## [Work request]
Retype only the lines below from the one with "Related Stories" to the one with "rnardino area, the", inclusive, skipping every image.

[[ Data supplied, beginning ]]

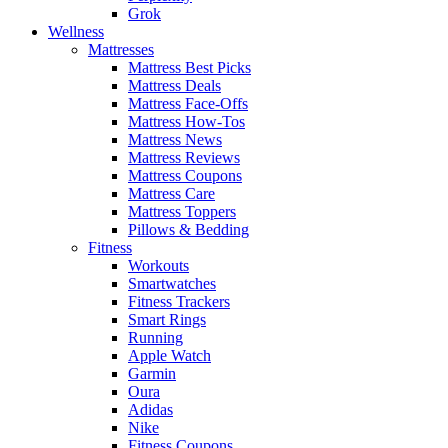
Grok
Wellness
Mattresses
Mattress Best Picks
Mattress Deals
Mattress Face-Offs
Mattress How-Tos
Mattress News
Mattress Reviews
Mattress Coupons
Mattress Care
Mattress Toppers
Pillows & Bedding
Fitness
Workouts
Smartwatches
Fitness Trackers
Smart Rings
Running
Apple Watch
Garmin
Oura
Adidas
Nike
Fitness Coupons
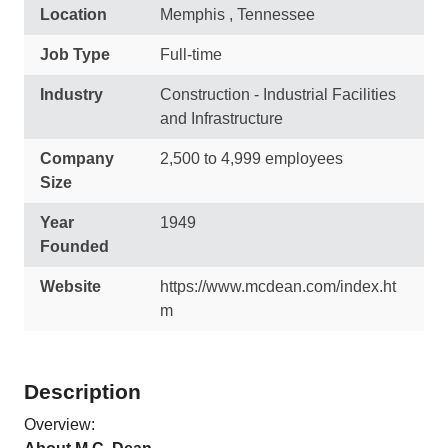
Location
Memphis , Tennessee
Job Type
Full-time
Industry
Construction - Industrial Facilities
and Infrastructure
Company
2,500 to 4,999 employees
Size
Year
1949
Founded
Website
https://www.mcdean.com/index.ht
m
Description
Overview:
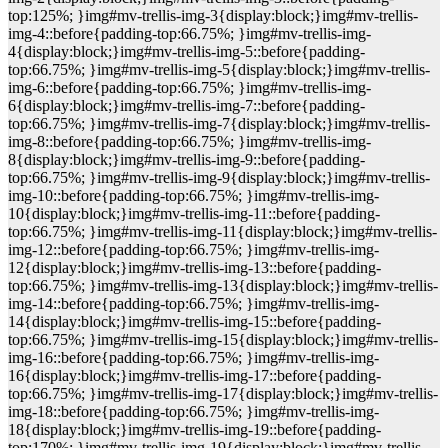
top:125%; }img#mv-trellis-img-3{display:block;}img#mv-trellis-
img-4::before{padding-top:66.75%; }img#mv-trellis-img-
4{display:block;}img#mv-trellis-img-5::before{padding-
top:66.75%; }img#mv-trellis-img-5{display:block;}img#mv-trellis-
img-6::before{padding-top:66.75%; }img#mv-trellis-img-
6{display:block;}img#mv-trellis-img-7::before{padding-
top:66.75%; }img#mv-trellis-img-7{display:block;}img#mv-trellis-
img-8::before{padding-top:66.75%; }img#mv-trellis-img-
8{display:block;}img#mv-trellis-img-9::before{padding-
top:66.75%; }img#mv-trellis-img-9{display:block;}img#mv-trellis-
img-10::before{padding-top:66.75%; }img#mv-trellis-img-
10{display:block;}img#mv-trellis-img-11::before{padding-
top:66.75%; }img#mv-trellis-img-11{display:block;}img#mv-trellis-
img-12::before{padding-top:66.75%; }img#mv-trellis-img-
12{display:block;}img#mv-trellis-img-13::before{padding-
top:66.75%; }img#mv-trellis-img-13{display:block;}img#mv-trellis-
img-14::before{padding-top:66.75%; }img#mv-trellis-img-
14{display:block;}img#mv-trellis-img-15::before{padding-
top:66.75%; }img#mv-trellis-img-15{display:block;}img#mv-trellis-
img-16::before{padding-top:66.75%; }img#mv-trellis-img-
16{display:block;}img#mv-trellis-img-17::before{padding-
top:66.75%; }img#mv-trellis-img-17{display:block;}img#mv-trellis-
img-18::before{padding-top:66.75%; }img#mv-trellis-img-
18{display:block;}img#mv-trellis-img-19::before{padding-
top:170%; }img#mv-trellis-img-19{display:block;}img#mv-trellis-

[[ Data supplied, end ]]
[[ Data supplied, beginning ]]

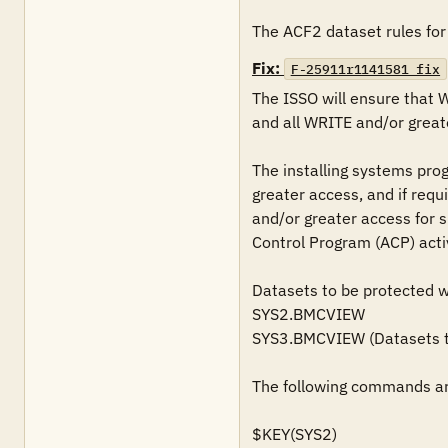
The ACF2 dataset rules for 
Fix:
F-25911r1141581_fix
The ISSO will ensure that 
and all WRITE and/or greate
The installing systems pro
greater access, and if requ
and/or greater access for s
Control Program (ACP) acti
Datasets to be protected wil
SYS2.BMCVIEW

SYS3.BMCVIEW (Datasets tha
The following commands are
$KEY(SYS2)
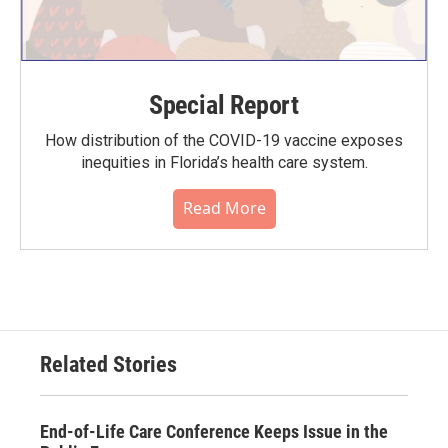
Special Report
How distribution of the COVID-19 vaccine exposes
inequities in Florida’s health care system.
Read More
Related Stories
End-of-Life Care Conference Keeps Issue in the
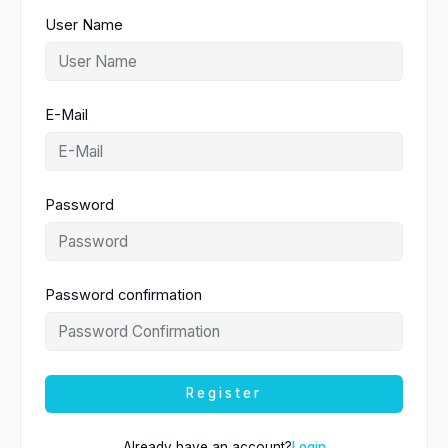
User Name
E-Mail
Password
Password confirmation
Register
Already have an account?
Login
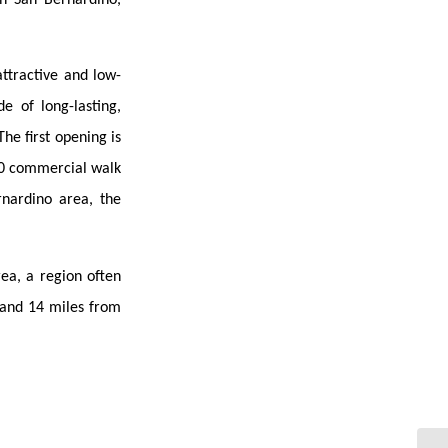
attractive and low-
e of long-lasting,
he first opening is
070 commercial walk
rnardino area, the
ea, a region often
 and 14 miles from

[[ Data supplied, end ]]

## [Finished exercise]
Related Stories
End-of-Life Care Conference Keeps Issue in the
User Name
E-Mail
Password
Password confirmation
Register
Already have an account?
Login
attractive and low-
e of long-lasting,
he first opening is
070 commercial walk
rnardino area, the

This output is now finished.